127. Let $y=x^x+x^a+a^x+a^a.$

So, $\frac{dy}{dx}=\frac{d{x}^x}{dx}+\frac{d{x}^a}{dx}+\frac{d{a}^x}{dx}+\frac{d{a}^a}{dx}.$

$\to \frac{dy}{dx}=\frac{dy}{dx}+a{x}^{a-1}+a^{x}loga+0.$ _________(1)

Where $u=x^x$

$logu=xlogx$ (Taking log)

$\to \frac{1}{y}\frac{dy}{dx}=x\frac{d}{dx}logx+logx\frac{dx}{dx}$ (Differentiation w r t 'x')

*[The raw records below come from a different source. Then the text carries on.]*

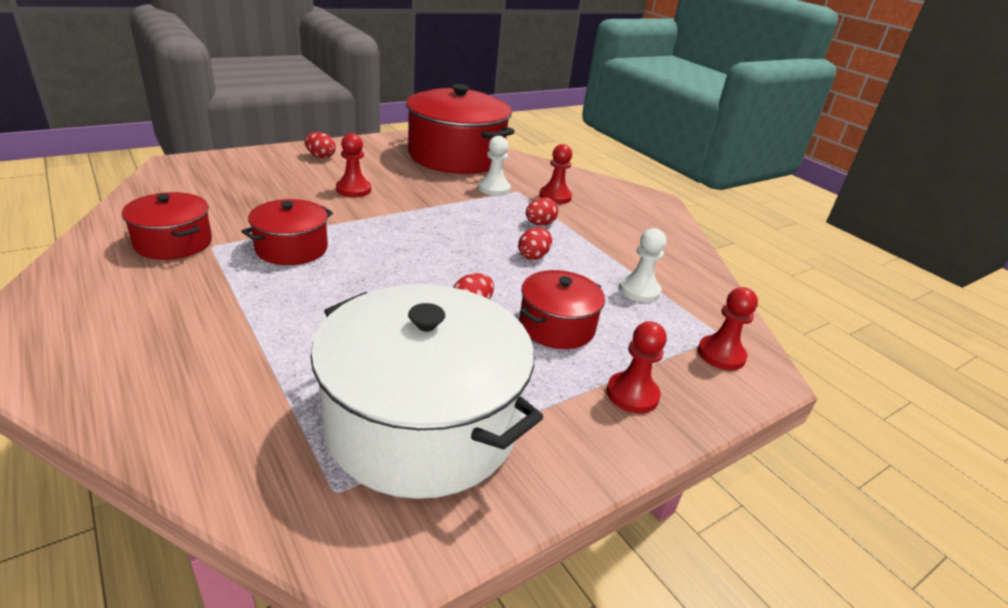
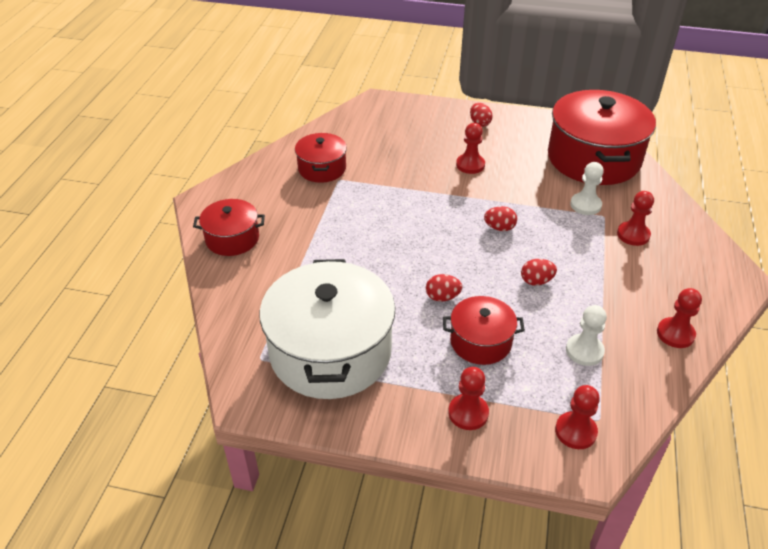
camera: 50 degrees right, 10 degrees up
(291, 248) = (380, 201): red pot -> red pot (232, 238)
(539, 224) = (580, 255): red egg -> red egg (499, 228)
(673, 249) = (675, 334): none -> red pawn

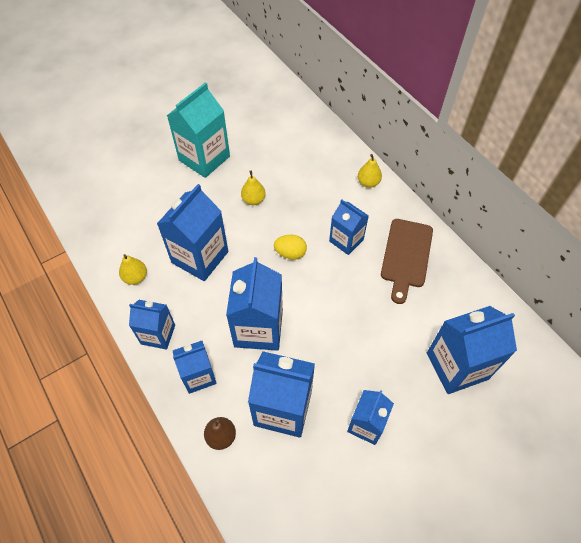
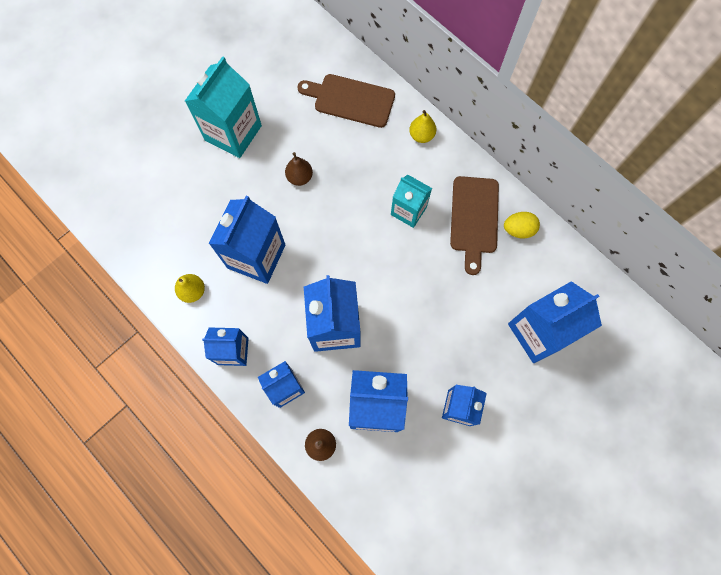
camera: 10 degrees left, 15 degrees up
(253, 200) = (300, 177): yellow pear -> brown pear
(290, 253) = (352, 236): yellow egg -> yellow egg (518, 230)
(311, 148) = (351, 100): none -> brown cutting board
(346, 240) = (408, 211): blue carton -> turquoise carton

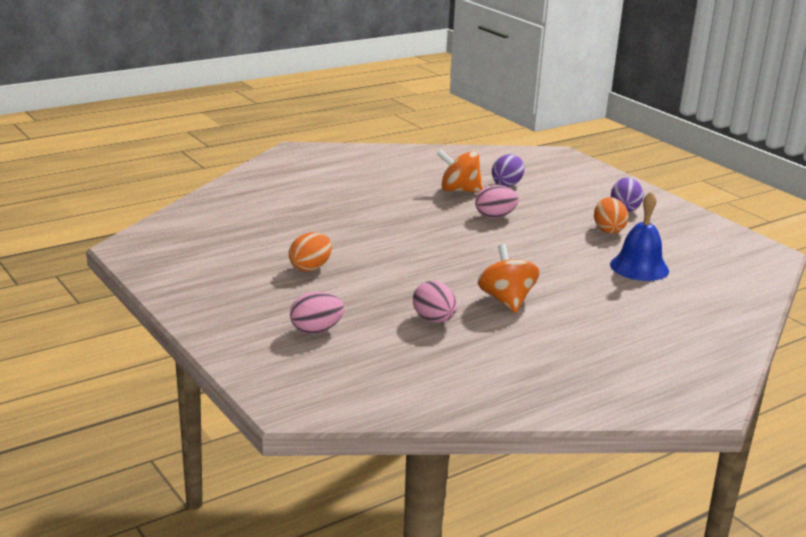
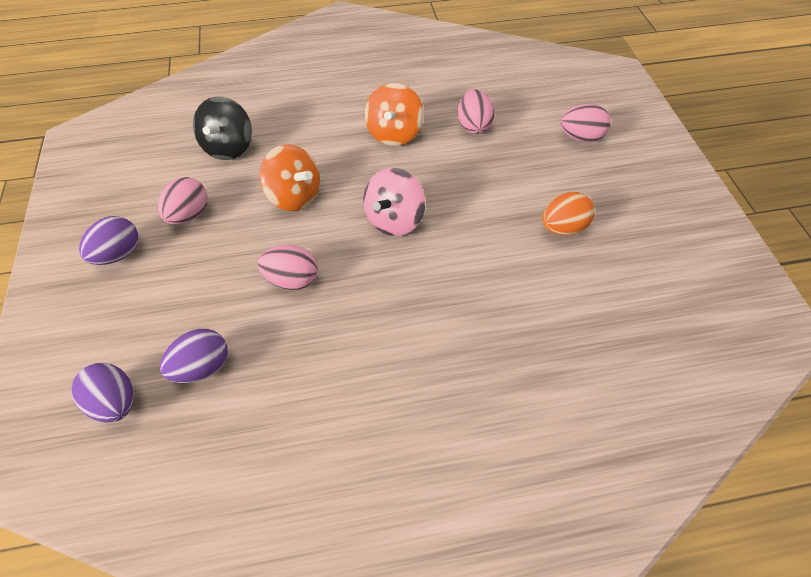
camera: 155 degrees left, 30 degrees up
(452, 251) = (394, 220): none -> pink spinning top
(459, 190) = (286, 367): orange spinning top -> orange spinning top (294, 196)
(537, 171) = (115, 402): none -> purple egg
(608, 230) = (189, 215): orange egg -> pink egg
(639, 267) = (229, 147): blue bell -> black spinning top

$\to \frac{1}{y}\frac{dy}{dx}=\frac{x}{x}+logx$

$\to \frac{dy}{dx}=u[1+logx]$

$=x^x[1+logx]$

Hence eqn (1) becomes,

$\frac{dy}{dx}=x^x[1+logx]+a{x}^{a-1}+a^{x}loga.$

126. Let $y={(sinx-cosx)}^{sinx-cosx}$

Taking log,

$logy=(sinx-cosx)log(sinx-cosx)$

Differentiating w r t 'x' we get,

$\frac{1}{y}\frac{dy}{dx}=(sinx-cosx)\frac{dlog}{dx}(sinx-cosx)+log(sinx-cosx)\frac{d}{dx}(sinx-cosx).$

$=(sinx-cosx)*\frac{1}{(sinx-cosx)}*(cosx+sinx)+log(sinx-cosx)\left(cosx+sinx\right)$

$=(cosx+sinx)[1+log(sinx-cosx)]$

$\frac{dy}{dx}=y(cosx+sinx)[1+log(sinx-cosx)]$

$\frac{dy}{dx}={(sinx-cosx)}^{sinx-cosx}*(cosx+sinx)[1+log(sinx-cosx)]$

125. Let $y=cos(acosx+bsinx)$

So,  $\frac{dy}{dx}=-sin(acosx+bsinx)\frac{d}{dx}(acosx+bsinx)$

$=-sin(acosx+bsinx)[-asinx+bcosx].$

$=sin(acosx+bsinx)(asinx-bcosx)$